Sitting with my family bemoaning our Ryder Cup failure again, I explained that this is no different from managing money. We have a process. It’s based on data and research that stands up to scrutiny over the years and decades. It’s not the same process I used in 1988 when I came into the industry. I have had plenty of failures. And I will likely have plenty more. But I hopefully learn from them and reassess our process as needed. As I like to share with clients, long-term failure is not an option.
The weakest week of the weakest month of the year is now over. Unlike the warnings and cautionary advice from the media and pundits in late August, only a few of us discussed last week’s seasonal headwind. If you’re keeping score at home, the S&P 500 began the week at 6664 and ended at 6644 for a loss of 0.30%. So the trend continued to work, although I would be hard pressed to gloat about saving investors 0.30%, hence labeling it a headwind. In real time, we were able to prune some holdings a week ago and plant some new ones into the weakness because that was going to happen regardless.

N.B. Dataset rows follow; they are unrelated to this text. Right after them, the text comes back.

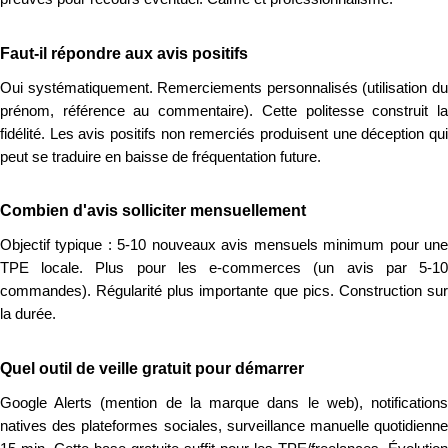
Faut-il répondre aux avis positifs
Oui systématiquement. Remerciements personnalisés (utilisation du
prénom, référence au commentaire). Cette politesse construit la
fidélité. Les avis positifs non remerciés produisent une déception qui
peut se traduire en baisse de fréquentation future.
Combien d'avis solliciter mensuellement
Objectif typique : 5-10 nouveaux avis mensuels minimum pour une
TPE locale. Plus pour les e-commerces (un avis par 5-10
commandes). Régularité plus importante que pics. Construction sur
la durée.
Quel outil de veille gratuit pour démarrer
Google Alerts (mention de la marque dans le web), notifications
natives des plateformes sociales, surveillance manuelle quotidienne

More and more signs are popping that risk has increased substantially in the markets. The markets need at least a pause to refresh, if not a mild to moderate pullback which may or may not come. There has been a lot of chatter that this market resembles the Dotcom bubble. It doesn’t. Yet again, people who are lazy make uninformed comments without doing the research. It’s annoying.
On Friday, we bought EMB, more GO, more COST, and more IPO. We sold SSO.